Posted September 13, 2011 by Jack Jones in Films
 
 

Tomboy


By Jack Jones – Céline Sciamma’s third full-length feature is a fine example of the value of a sensitive and conscientious filmmaker.

By Jack Jones

Céline Sciamma’s
third full-length feature is a fine example of the value of a sensitive and
conscientious filmmaker.

In the hands of an inferior director Tomboy may have fallen foul of sniggers and
churlish reactions from audiences. While the film is an imagining of the world
of a pre-teen child, the obvious themes of sexuality and identity are of a more
adult nature than the strictly child-orientated story would immediately
suggest. Sciamma is concerned with the fact that children, not just adults, are
in conflict with who they are and who they want to be. Tomboy is an adult film, not in the sense that
there is ‘adult’ content, but that there are mature themes and issues. Tomboy
is a wonderfully crafted and presented film that a wide range of audiences can
appreciate for its study of the perils of growing up.

When a young family move into a new home, the eldest child,
Laure, seems wary of their new surroundings. When Laure finally strikes up the
courage to speak to some local children, she introduces herself to a local girl
named Lisa. When Lisa asks her name, Laure coyly announces her name is Mickaël, therefore leading Lisa and the rest of the group
to believe that she is a boy. Eventually, Laure has to come up with more
elaborate ways of hiding her true gender, until inevitably the truth is
revealed.

The beginning of the film hangs on
the ambiguous gender of Laure. To stereotype, Laure has the looks of a prototypical
tomboy, often wearing boys’ clothing and an absence of obvious feminine
features. The actress who plays Laure, Zoé
Héran
, is flawless in her portrayal of a pre-teen tomboy. Her short haircut
and wardrobe really convinces you that she, on appearance, is a boy. While her
performance is the crowning jewel of the film as she transforms into her male
alter ego and adds delicate touches to her character as she searches for ways
to maintain her transformation.

There’s genuine comedy from the scenes where Laure fashions
a pair of swimming trunks out of a bathing costume and fashions a model of the
male genitalia out of play-dough. Vitally, you are always laughing with the
film and Laure’s creativity, and not at it. Tomboy also takes you into the world of a child, where secrets and
adventures are the vital elements of being young.
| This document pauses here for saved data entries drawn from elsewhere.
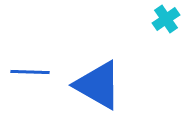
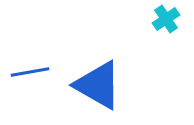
blue line: rotated 12 degrees counterclockwise
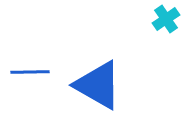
blue line: rotated 9 degrees clockwise
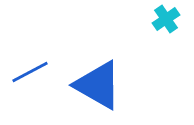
blue line: rotated 27 degrees counterclockwise
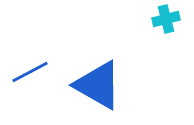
cyan cross: rotated 20 degrees clockwise
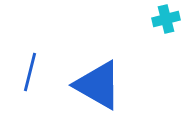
blue line: rotated 48 degrees counterclockwise
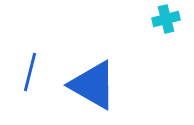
blue triangle: moved 5 px left
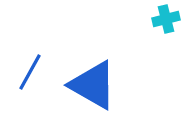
blue line: rotated 15 degrees clockwise
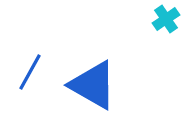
cyan cross: rotated 20 degrees counterclockwise
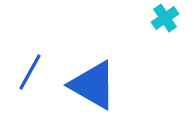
cyan cross: moved 1 px left, 1 px up
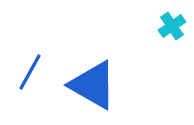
cyan cross: moved 7 px right, 8 px down
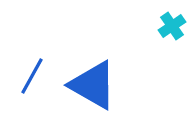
blue line: moved 2 px right, 4 px down
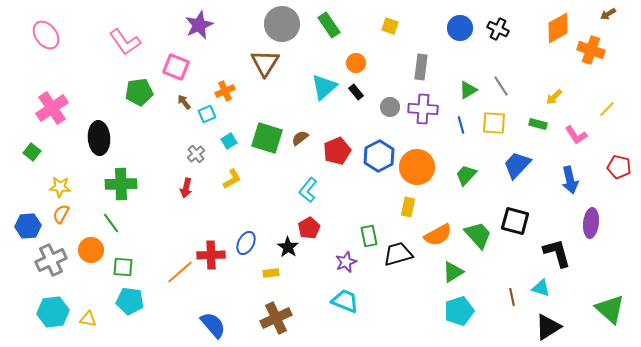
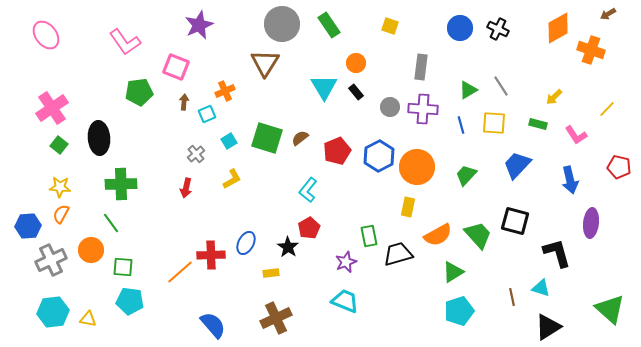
cyan triangle at (324, 87): rotated 20 degrees counterclockwise
brown arrow at (184, 102): rotated 42 degrees clockwise
green square at (32, 152): moved 27 px right, 7 px up
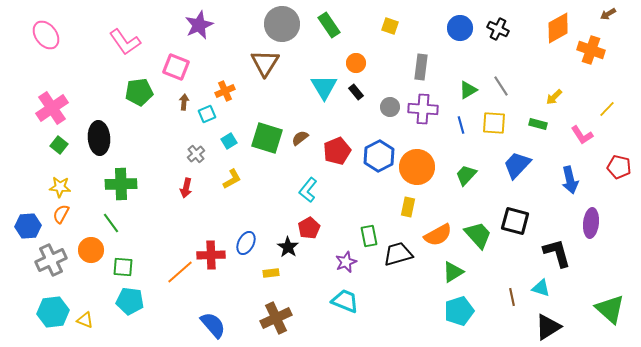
pink L-shape at (576, 135): moved 6 px right
yellow triangle at (88, 319): moved 3 px left, 1 px down; rotated 12 degrees clockwise
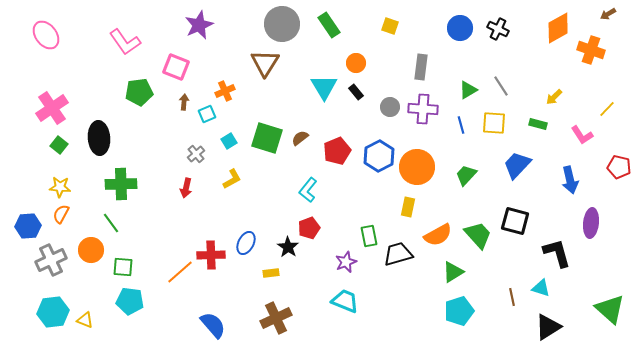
red pentagon at (309, 228): rotated 10 degrees clockwise
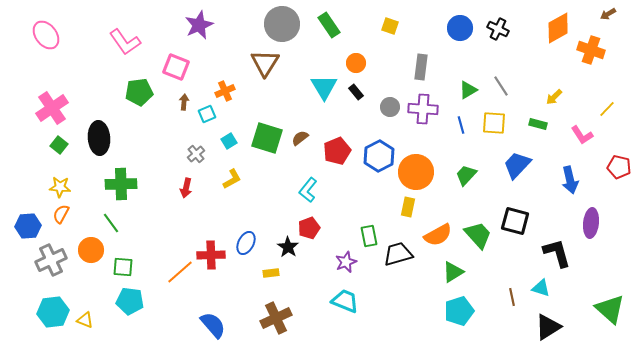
orange circle at (417, 167): moved 1 px left, 5 px down
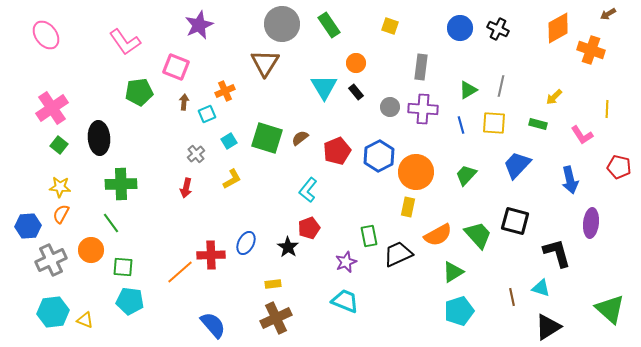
gray line at (501, 86): rotated 45 degrees clockwise
yellow line at (607, 109): rotated 42 degrees counterclockwise
black trapezoid at (398, 254): rotated 8 degrees counterclockwise
yellow rectangle at (271, 273): moved 2 px right, 11 px down
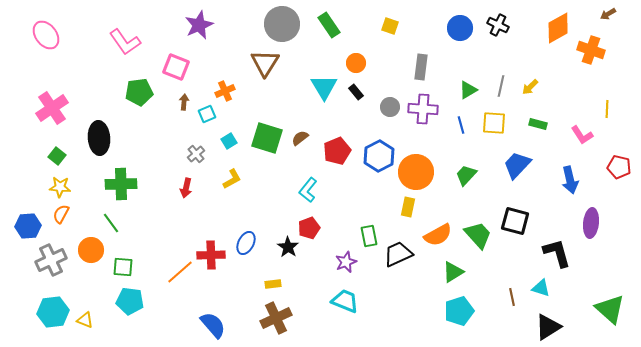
black cross at (498, 29): moved 4 px up
yellow arrow at (554, 97): moved 24 px left, 10 px up
green square at (59, 145): moved 2 px left, 11 px down
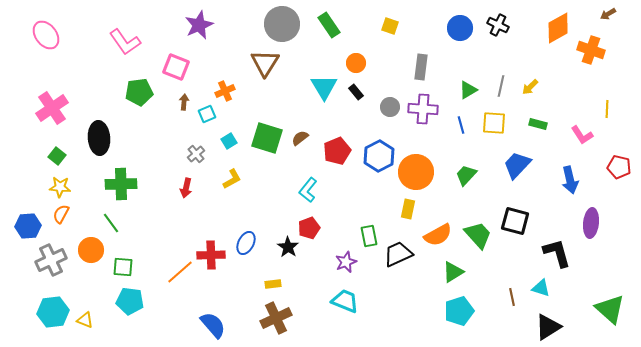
yellow rectangle at (408, 207): moved 2 px down
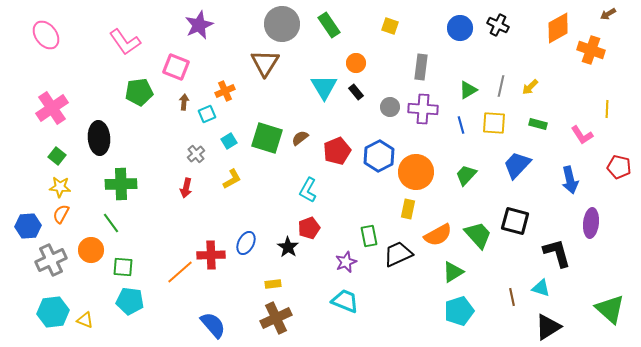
cyan L-shape at (308, 190): rotated 10 degrees counterclockwise
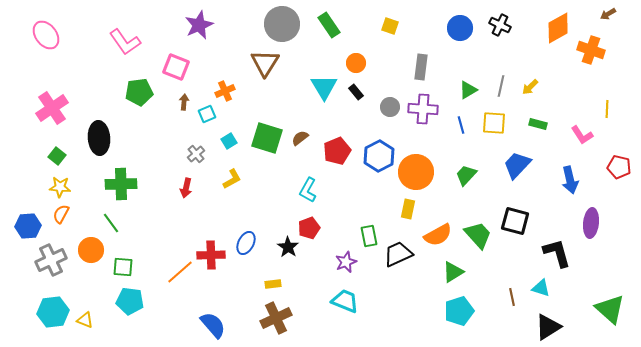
black cross at (498, 25): moved 2 px right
The relationship between
Laure and her younger sister Jeanne is sweet and funny, but also shows that in
children’s eyes there is no prejudice. Jeanne accepts who Laure is and loves her
all the same.

Tomboy is not
without its difficult moments and the relationship that Laure establishes with
Lisa as her alter ego Mickaël, only leads to
difficult conclusions. While the tone of the film is generally uplifting,
Sciamma is not hesitant in pointing out the cruelty that both children and
adults possess.

Some moments may be particularly tough for younger
audiences, especially the scolding treatment Laure receives from her mother for
her transgressions, the scenes almost verge on cruelty, but Sciamma does not
settle for melancholic conclusions. Rather, she deals in harsh realities.

In this reality parents aren’t always understanding of their
child’s choice of sexuality or gender, as it only shocks and disappoints them.
One lesson that Sciamma is intent on pointing out is the harm that lies and
deceit can cause to others and not just yourself. Hiding your true self or
sexual identity is nothing to be ashamed of and openness can lead to a liberal
and tolerant reality.

Tomboy is a
classic, uplifting comic-drama that takes you back to the years where as a
child most of us were growing into who we are. Creating personas and alter egos
is only a way of attempting to fit in and conform, whereas Tomboy champions the value of being who you
are and following your true identity. Tomboy
is a great film parable for all of us to follow and learn from.